[Exercise] The response should be the data again, identical in every line.

Records from a data source

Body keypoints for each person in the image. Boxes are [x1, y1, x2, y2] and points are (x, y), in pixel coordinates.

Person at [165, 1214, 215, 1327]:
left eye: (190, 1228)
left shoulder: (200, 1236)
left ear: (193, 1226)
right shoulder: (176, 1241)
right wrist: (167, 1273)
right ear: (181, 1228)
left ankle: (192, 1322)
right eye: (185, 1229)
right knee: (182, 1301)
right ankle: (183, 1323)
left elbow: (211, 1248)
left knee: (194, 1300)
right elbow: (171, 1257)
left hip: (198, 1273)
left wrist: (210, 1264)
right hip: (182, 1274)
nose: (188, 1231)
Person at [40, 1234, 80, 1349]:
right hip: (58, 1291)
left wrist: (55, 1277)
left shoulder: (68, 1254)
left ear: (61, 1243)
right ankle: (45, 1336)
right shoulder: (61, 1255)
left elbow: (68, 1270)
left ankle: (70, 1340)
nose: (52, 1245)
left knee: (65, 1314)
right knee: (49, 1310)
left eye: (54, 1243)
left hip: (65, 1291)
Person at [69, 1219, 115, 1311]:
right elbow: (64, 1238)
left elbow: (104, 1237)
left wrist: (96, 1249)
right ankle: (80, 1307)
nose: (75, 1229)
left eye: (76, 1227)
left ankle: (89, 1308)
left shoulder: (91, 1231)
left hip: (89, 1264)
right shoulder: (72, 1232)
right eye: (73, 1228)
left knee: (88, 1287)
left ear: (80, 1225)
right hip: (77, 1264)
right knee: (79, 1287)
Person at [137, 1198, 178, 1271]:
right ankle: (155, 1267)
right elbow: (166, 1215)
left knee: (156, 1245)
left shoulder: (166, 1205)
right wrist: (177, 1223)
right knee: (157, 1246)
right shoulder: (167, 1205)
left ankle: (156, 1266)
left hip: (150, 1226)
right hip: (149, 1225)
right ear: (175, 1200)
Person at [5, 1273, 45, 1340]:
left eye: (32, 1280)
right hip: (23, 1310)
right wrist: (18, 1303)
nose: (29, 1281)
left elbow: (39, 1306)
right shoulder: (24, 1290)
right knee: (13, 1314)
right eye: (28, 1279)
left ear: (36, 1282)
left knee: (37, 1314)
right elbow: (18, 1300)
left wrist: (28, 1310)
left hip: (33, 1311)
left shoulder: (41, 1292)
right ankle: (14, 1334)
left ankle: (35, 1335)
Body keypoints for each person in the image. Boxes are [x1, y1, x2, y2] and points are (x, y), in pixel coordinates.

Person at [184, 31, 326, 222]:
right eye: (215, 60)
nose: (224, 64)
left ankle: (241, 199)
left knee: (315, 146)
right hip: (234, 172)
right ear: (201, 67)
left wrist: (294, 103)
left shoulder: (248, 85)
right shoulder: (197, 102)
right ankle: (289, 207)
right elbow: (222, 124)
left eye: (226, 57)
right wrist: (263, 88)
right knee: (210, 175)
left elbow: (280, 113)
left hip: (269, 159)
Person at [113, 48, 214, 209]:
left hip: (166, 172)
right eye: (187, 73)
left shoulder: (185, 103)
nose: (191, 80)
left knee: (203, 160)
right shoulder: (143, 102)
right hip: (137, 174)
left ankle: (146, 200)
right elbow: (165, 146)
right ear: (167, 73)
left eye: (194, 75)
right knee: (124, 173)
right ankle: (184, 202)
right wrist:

[Expected output]
Body keypoints for each person in the image. Boxes are [x1, y1, x2, y2] and points are (x, y), in pixel coordinates.

Person at [165, 1214, 215, 1327]:
left eye: (190, 1228)
left shoulder: (200, 1236)
left ear: (193, 1226)
right shoulder: (176, 1241)
right wrist: (167, 1273)
right ear: (181, 1228)
left ankle: (192, 1322)
right eye: (185, 1229)
right knee: (182, 1301)
right ankle: (183, 1323)
left elbow: (211, 1248)
left knee: (194, 1300)
right elbow: (171, 1257)
left hip: (198, 1273)
left wrist: (210, 1264)
right hip: (182, 1274)
nose: (188, 1231)
Person at [40, 1234, 80, 1349]:
right hip: (58, 1291)
left wrist: (55, 1277)
left shoulder: (68, 1254)
left ear: (61, 1243)
right ankle: (45, 1336)
right shoulder: (61, 1255)
left elbow: (68, 1270)
left ankle: (70, 1340)
nose: (52, 1245)
left knee: (65, 1314)
right knee: (49, 1310)
left eye: (54, 1243)
left hip: (65, 1291)
Person at [69, 1219, 115, 1311]:
right elbow: (64, 1238)
left elbow: (104, 1237)
left wrist: (96, 1249)
right ankle: (80, 1307)
nose: (75, 1229)
left eye: (76, 1227)
left ankle: (89, 1308)
left shoulder: (91, 1231)
left hip: (89, 1264)
right shoulder: (72, 1232)
right eye: (73, 1228)
left knee: (88, 1287)
left ear: (80, 1225)
right hip: (77, 1264)
right knee: (79, 1287)
Person at [137, 1198, 178, 1271]:
right ankle: (155, 1267)
right elbow: (166, 1215)
left knee: (156, 1245)
left shoulder: (166, 1205)
right wrist: (177, 1223)
right knee: (157, 1246)
right shoulder: (167, 1205)
left ankle: (156, 1266)
left hip: (150, 1226)
right hip: (149, 1225)
right ear: (175, 1200)
Person at [5, 1273, 45, 1340]:
left eye: (32, 1280)
right hip: (23, 1310)
right wrist: (18, 1303)
nose: (29, 1281)
left elbow: (39, 1306)
right shoulder: (24, 1290)
right knee: (13, 1314)
right eye: (28, 1279)
left ear: (36, 1282)
left knee: (37, 1314)
right elbow: (18, 1300)
left wrist: (28, 1310)
left hip: (33, 1311)
left shoulder: (41, 1292)
right ankle: (14, 1334)
left ankle: (35, 1335)
Body keypoints for each person in the image. Boxes are [x1, y1, x2, y2] and points are (x, y), in pixel coordinates.

Person at [184, 31, 326, 222]:
right eye: (215, 60)
nose: (224, 64)
left ankle: (241, 199)
left knee: (315, 146)
right hip: (234, 172)
right ear: (201, 67)
left wrist: (294, 103)
left shoulder: (248, 85)
right shoulder: (197, 102)
right ankle: (289, 207)
right elbow: (222, 124)
left eye: (226, 57)
right wrist: (263, 88)
right knee: (210, 175)
left elbow: (280, 113)
left hip: (269, 159)
Person at [113, 48, 214, 209]:
left hip: (166, 172)
right eye: (187, 73)
left shoulder: (185, 103)
nose: (191, 80)
left knee: (203, 160)
right shoulder: (143, 102)
right hip: (137, 174)
left ankle: (146, 200)
right elbow: (165, 146)
right ear: (167, 73)
left eye: (194, 75)
right knee: (124, 173)
right ankle: (184, 202)
right wrist:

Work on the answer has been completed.